To be done: Can you reproduce only the lines of the records starting with the line with "list Conocer y" and going on through the line with "list OBJETIVO [156, 319, 1122, 367]", switching "cooperación" to "colaboración" and keeping everything else unchanged?

Information given:
====
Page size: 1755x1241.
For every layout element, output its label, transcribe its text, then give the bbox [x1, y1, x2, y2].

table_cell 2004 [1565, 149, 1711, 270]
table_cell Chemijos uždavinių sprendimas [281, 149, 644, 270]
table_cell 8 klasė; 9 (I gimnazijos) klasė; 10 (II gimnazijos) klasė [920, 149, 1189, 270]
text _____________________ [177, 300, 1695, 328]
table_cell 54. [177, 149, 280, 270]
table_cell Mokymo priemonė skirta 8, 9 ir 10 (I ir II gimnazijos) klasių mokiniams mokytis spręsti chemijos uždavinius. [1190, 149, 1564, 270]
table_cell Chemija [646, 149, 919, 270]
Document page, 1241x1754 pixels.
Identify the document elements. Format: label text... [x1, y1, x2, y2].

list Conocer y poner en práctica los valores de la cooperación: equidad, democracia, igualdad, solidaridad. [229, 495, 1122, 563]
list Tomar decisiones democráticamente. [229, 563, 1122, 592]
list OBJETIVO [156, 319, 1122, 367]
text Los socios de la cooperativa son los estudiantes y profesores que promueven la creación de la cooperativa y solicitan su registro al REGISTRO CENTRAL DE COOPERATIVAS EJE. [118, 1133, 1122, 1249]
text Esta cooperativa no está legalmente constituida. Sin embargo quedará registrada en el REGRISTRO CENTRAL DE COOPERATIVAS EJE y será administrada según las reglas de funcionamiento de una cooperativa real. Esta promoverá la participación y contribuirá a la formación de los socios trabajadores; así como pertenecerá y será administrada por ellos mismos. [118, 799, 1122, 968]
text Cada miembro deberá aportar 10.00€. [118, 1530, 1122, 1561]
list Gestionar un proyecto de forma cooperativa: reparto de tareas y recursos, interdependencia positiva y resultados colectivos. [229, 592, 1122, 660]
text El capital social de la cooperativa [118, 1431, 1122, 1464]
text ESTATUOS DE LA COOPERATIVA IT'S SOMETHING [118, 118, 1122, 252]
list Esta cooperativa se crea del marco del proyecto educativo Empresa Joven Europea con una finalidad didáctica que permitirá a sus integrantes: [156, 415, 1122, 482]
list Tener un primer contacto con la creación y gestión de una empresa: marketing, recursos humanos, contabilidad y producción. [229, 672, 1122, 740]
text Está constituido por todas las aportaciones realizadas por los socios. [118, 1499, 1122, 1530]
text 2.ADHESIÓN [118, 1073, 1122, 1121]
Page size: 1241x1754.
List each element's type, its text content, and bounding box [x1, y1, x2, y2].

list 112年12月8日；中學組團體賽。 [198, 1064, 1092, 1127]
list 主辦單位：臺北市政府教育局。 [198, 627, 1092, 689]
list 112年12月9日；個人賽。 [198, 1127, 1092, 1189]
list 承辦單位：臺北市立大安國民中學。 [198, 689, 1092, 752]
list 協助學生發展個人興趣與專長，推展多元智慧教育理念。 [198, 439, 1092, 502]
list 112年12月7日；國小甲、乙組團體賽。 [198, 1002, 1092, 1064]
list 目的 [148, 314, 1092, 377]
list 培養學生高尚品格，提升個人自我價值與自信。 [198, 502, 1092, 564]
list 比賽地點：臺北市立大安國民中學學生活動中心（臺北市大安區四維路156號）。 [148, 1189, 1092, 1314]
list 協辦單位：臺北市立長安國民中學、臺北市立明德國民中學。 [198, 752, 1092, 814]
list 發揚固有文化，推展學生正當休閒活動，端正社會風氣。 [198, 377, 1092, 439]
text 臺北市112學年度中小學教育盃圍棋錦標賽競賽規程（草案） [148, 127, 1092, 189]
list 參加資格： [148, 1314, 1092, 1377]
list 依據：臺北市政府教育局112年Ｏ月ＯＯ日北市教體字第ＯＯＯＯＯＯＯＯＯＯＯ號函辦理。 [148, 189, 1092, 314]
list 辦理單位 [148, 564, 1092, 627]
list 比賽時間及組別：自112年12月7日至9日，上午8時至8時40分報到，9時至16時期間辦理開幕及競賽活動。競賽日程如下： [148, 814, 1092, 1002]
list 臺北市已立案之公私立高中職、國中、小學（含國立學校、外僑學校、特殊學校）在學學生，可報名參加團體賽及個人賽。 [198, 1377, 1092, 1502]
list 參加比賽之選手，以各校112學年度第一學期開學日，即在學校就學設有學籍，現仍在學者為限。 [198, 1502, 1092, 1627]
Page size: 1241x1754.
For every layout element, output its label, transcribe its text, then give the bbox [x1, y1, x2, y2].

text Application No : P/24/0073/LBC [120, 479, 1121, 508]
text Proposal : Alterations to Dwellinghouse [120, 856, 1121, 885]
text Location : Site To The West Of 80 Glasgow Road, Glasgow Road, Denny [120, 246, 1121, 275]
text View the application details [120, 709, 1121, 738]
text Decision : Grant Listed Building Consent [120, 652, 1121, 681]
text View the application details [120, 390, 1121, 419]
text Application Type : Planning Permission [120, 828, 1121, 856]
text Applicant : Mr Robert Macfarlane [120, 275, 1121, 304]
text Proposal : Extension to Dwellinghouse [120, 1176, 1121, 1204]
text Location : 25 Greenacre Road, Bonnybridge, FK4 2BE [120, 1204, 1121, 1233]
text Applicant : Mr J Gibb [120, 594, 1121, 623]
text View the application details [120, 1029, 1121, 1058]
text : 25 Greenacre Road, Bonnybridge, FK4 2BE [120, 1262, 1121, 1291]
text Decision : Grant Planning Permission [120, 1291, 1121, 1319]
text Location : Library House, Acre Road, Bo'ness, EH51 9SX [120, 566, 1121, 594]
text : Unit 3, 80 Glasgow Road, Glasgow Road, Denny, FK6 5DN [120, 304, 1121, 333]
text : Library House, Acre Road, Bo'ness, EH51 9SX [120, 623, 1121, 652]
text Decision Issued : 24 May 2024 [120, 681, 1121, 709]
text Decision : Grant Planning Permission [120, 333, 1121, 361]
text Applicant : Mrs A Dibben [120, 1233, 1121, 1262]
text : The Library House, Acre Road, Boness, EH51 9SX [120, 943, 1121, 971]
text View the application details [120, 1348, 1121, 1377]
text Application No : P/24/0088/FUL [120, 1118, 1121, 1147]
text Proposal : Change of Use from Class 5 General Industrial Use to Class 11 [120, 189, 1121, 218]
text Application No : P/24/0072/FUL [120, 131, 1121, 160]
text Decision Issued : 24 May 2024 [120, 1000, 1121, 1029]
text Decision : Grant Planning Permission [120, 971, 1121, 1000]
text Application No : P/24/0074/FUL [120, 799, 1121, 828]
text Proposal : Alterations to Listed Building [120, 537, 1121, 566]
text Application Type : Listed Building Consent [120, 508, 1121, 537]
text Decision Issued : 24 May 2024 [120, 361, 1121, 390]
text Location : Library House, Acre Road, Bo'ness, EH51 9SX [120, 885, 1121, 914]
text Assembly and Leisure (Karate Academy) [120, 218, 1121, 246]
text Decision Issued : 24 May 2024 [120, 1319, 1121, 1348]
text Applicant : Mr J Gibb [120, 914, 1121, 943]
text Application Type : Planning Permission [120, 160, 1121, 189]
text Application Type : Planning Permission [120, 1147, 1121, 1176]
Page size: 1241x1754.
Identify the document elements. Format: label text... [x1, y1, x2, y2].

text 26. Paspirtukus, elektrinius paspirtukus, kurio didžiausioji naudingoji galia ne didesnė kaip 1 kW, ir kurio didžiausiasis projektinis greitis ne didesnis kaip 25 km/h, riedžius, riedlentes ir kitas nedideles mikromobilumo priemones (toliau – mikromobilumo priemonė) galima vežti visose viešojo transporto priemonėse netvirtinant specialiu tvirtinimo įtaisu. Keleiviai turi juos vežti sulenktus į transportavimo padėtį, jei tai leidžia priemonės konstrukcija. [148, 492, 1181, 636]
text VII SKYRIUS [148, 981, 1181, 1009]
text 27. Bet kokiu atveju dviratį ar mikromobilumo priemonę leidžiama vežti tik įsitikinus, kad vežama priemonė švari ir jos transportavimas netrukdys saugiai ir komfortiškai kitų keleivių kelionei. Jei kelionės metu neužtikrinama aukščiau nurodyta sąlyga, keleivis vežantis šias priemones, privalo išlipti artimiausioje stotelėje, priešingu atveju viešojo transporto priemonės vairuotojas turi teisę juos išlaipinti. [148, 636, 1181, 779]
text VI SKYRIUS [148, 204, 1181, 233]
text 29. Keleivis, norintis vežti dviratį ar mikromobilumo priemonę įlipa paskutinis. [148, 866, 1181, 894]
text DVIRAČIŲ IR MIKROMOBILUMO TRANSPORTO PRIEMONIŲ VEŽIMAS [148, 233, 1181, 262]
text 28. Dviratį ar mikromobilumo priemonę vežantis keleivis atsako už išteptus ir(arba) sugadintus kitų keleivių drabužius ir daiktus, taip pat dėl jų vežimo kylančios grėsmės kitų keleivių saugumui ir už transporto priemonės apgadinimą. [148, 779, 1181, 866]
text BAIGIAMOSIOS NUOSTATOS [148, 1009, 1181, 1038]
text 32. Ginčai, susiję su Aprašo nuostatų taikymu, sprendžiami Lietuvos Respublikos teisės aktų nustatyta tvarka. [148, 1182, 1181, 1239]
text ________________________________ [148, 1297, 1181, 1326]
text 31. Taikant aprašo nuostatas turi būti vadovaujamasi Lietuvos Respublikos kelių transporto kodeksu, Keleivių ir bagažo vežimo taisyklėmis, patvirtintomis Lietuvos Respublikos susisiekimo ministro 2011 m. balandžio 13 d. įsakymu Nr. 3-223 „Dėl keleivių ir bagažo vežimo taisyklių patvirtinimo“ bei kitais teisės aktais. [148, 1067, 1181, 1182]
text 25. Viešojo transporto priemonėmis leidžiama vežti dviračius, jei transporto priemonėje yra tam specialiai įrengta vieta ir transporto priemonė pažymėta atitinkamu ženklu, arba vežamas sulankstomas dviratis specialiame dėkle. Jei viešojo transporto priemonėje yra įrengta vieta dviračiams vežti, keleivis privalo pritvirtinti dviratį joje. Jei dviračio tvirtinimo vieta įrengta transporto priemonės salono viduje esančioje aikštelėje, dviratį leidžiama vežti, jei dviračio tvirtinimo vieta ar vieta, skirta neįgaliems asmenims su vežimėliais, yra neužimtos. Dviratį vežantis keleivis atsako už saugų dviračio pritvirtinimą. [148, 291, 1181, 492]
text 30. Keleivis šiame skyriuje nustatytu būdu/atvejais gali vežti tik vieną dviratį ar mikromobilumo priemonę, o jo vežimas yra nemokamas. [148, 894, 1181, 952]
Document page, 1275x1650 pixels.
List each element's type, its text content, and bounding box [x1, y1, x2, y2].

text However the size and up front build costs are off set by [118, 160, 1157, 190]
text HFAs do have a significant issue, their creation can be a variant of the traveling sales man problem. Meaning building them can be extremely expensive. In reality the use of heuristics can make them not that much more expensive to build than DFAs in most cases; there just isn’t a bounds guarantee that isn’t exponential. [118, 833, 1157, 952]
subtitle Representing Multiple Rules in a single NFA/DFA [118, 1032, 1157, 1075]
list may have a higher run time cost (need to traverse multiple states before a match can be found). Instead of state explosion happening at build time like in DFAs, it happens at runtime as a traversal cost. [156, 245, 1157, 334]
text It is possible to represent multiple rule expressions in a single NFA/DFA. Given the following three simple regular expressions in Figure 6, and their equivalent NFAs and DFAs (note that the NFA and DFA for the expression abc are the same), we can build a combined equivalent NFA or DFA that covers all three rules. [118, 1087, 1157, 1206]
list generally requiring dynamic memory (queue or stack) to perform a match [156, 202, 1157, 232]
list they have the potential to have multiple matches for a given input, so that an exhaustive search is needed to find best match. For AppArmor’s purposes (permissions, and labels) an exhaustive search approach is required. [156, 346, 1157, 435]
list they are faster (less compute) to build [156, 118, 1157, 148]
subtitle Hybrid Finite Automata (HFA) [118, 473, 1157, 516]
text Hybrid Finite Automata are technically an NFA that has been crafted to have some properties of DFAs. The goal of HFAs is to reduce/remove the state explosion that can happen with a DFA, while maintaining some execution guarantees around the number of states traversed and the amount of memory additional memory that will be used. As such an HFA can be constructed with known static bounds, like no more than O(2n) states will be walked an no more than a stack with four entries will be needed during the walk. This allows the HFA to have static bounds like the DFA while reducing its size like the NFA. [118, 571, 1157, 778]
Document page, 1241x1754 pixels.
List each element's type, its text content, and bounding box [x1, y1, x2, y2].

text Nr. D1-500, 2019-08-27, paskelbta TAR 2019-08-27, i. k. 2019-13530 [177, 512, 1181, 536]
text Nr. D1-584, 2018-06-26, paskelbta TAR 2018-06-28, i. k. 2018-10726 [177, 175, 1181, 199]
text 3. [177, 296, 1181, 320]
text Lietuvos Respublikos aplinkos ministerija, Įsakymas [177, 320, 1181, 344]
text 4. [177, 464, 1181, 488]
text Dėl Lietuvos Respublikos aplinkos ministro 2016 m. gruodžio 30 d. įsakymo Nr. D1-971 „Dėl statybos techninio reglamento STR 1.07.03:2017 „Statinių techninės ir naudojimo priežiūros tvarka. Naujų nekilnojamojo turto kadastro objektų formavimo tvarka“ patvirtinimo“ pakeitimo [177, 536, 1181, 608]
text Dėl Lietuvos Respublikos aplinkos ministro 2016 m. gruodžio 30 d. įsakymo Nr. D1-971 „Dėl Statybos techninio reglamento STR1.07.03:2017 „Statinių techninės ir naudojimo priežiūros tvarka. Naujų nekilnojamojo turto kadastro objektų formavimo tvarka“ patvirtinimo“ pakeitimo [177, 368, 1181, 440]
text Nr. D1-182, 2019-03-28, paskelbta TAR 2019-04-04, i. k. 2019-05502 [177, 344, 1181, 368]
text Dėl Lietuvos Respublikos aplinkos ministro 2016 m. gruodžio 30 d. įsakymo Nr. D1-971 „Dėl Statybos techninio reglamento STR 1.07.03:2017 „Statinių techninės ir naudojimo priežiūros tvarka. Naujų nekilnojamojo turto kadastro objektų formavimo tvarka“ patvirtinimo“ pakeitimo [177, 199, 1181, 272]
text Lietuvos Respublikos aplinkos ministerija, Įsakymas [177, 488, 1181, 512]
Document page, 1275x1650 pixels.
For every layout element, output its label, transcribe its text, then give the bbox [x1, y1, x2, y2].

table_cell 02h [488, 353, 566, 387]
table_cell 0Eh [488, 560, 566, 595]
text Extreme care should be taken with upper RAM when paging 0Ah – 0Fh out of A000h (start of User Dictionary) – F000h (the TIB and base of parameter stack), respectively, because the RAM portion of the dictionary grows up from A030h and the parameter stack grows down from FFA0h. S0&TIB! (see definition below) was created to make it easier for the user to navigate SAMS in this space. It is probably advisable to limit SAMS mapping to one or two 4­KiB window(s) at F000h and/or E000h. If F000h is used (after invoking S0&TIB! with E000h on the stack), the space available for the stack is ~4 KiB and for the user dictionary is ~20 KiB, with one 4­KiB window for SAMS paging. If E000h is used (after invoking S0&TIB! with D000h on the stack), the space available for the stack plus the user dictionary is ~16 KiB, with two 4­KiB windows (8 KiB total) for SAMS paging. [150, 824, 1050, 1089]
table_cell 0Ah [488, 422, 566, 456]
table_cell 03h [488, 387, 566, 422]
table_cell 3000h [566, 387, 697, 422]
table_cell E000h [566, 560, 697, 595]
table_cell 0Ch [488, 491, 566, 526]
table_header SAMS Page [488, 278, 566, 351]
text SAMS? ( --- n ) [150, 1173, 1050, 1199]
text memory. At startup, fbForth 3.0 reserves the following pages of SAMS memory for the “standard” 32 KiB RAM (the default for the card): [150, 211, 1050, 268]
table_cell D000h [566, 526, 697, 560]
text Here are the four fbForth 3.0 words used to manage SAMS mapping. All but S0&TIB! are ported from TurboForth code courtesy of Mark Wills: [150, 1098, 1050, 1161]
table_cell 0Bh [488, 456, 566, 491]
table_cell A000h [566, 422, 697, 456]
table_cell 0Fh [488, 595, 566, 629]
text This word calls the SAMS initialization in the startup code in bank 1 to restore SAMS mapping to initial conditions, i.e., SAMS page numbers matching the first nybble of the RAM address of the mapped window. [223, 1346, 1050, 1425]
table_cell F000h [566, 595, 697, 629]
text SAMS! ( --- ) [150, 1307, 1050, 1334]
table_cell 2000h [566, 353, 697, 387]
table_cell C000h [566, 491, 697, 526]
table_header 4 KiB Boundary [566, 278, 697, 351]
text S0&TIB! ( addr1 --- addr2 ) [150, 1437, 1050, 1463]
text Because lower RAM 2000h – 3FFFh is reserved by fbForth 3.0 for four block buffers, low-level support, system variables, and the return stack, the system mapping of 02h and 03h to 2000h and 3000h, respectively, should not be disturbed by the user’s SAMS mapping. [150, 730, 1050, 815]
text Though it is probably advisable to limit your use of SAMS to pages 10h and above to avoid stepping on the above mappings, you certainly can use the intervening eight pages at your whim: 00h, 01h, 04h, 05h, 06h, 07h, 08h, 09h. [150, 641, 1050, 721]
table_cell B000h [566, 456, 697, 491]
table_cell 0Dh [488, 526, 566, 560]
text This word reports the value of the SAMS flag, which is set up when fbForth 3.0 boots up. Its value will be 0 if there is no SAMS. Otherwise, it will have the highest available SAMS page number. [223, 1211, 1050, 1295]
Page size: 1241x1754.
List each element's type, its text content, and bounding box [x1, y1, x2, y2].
====
Solved exercise:
list Conocer y poner en práctica los valores de la colaboración: equidad, democracia, igualdad, solidaridad. [229, 495, 1122, 563]
list Tomar decisiones democráticamente. [229, 563, 1122, 592]
list OBJETIVO [156, 319, 1122, 367]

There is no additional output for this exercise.